Stored data entries:
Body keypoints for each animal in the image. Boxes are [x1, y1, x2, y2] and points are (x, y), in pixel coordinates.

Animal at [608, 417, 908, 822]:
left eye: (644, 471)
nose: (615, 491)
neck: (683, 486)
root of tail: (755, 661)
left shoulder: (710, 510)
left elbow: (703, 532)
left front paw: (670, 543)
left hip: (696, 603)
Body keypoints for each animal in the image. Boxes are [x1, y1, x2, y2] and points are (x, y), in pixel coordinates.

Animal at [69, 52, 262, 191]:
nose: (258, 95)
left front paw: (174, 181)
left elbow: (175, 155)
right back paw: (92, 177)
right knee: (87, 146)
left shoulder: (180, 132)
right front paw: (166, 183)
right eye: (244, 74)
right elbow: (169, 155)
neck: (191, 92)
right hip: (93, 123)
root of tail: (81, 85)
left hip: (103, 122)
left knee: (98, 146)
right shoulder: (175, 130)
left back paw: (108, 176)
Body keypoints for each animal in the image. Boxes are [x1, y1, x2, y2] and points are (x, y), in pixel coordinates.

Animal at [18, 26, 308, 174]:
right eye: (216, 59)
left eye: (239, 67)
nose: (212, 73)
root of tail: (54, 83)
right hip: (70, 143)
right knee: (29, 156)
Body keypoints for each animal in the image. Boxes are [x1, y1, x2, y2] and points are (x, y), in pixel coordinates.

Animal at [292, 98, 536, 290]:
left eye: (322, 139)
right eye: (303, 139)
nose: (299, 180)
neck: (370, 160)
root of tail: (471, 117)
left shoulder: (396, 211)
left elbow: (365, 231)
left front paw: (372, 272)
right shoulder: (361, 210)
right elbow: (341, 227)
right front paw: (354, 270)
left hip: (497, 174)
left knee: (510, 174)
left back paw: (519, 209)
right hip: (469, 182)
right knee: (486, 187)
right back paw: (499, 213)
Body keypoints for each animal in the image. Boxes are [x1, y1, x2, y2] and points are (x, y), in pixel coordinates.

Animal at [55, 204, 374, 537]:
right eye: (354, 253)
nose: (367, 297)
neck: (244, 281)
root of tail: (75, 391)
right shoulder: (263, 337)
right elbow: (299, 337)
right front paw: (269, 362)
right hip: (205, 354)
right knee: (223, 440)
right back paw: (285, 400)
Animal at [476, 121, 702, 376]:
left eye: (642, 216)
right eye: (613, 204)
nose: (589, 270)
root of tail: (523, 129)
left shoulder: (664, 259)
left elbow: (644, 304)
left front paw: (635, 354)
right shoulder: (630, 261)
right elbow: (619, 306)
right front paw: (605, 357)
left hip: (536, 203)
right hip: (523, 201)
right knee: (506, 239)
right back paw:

Work order.
All the records, from start to finish, are to be repeated exactly.

Reply to the exercise.
Body keypoints for each animal in the image. Boxes are [x1, y1, x2, y2] and points are (x, y), in pixel coordinates.

Animal at [608, 417, 908, 822]:
left eye: (644, 471)
nose: (615, 491)
neck: (683, 486)
root of tail: (755, 661)
left shoulder: (710, 510)
left elbow: (703, 532)
left front paw: (670, 543)
left hip: (696, 603)
Body keypoints for each animal in the image. Boxes are [x1, y1, x2, y2] and points are (x, y), in pixel coordinates.

Animal at [69, 52, 262, 191]:
nose: (258, 95)
left front paw: (174, 181)
left elbow: (175, 155)
right back paw: (92, 177)
right knee: (87, 146)
left shoulder: (180, 132)
right front paw: (166, 183)
right eye: (244, 74)
right elbow: (169, 155)
neck: (191, 92)
right hip: (93, 123)
root of tail: (81, 85)
left hip: (103, 122)
left knee: (98, 146)
right shoulder: (175, 130)
left back paw: (108, 176)
Body keypoints for each animal in the image. Boxes are [x1, y1, x2, y2] and points are (x, y), in pixel coordinates.

Animal at [18, 26, 308, 174]:
right eye: (216, 59)
left eye: (239, 67)
nose: (212, 73)
root of tail: (54, 83)
right hip: (70, 143)
right knee: (29, 156)
Body keypoints for each animal in the image. Boxes are [x1, y1, x2, y2] and points are (x, y), in pixel coordinates.

Animal at [292, 98, 536, 290]:
left eye: (322, 139)
right eye: (303, 139)
nose: (299, 180)
neck: (370, 160)
root of tail: (471, 117)
left shoulder: (396, 211)
left elbow: (365, 231)
left front paw: (372, 272)
right shoulder: (361, 210)
right elbow: (341, 227)
right front paw: (354, 270)
left hip: (497, 174)
left knee: (510, 174)
left back paw: (519, 209)
right hip: (469, 182)
right knee: (486, 187)
right back paw: (499, 213)
Body keypoints for each animal in the image. Boxes are [x1, y1, x2, y2] and points are (x, y), in pixel coordinates.

Animal at [55, 204, 374, 537]:
right eye: (354, 253)
nose: (367, 297)
neck: (244, 281)
root of tail: (75, 391)
right shoulder: (263, 337)
right elbow: (299, 337)
right front paw: (269, 362)
right hip: (205, 354)
right knee: (223, 440)
right back paw: (285, 400)
Animal at [476, 121, 702, 376]:
left eye: (642, 216)
right eye: (613, 204)
nose: (589, 270)
root of tail: (523, 129)
left shoulder: (664, 259)
left elbow: (644, 304)
left front paw: (635, 354)
right shoulder: (630, 261)
right elbow: (619, 306)
right front paw: (605, 357)
left hip: (536, 203)
right hip: (523, 201)
right knee: (506, 239)
right back paw:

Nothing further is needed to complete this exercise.